| WHAT TO WORK ON |
In the listing below, the answer starts at the line that has "middle mcp: (347, 429)" and stops after the line that has "wrist: (383, 262)"; please repeat that part exactly and nothing more.

| TASK INPUT |
* * * * * * * * *

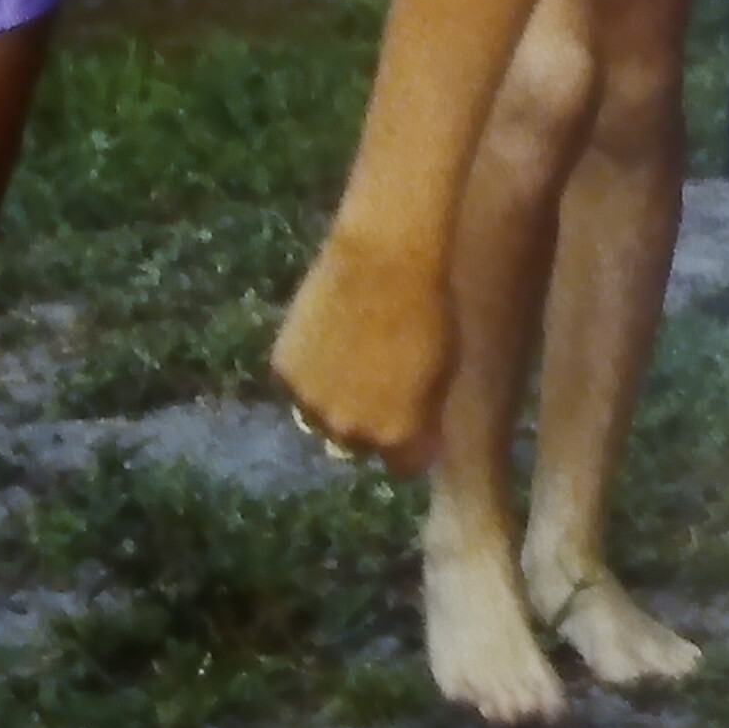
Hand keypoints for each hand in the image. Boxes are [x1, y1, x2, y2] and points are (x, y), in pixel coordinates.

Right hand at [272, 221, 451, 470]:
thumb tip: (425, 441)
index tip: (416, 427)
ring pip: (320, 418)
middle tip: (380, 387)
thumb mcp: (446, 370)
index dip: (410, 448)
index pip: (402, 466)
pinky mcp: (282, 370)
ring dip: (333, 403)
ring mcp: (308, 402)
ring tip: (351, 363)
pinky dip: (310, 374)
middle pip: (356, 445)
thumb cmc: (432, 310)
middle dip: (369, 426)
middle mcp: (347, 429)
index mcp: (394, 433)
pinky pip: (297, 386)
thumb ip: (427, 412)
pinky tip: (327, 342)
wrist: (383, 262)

* * * * * * * * *

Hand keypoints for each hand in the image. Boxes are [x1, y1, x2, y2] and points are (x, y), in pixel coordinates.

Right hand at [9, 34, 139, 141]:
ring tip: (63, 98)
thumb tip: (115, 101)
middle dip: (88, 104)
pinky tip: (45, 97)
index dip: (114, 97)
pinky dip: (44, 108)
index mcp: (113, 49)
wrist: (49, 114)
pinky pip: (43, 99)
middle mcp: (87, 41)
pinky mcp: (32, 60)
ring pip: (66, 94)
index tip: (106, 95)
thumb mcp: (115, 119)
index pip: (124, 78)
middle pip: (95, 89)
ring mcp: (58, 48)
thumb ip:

* * * * * * * * *

| SOLUTION TO THIS EXERCISE |
middle mcp: (347, 429)
index mcp: (394, 433)
pinky pip: (297, 386)
thumb ip: (427, 412)
pinky tip: (327, 342)
wrist: (383, 262)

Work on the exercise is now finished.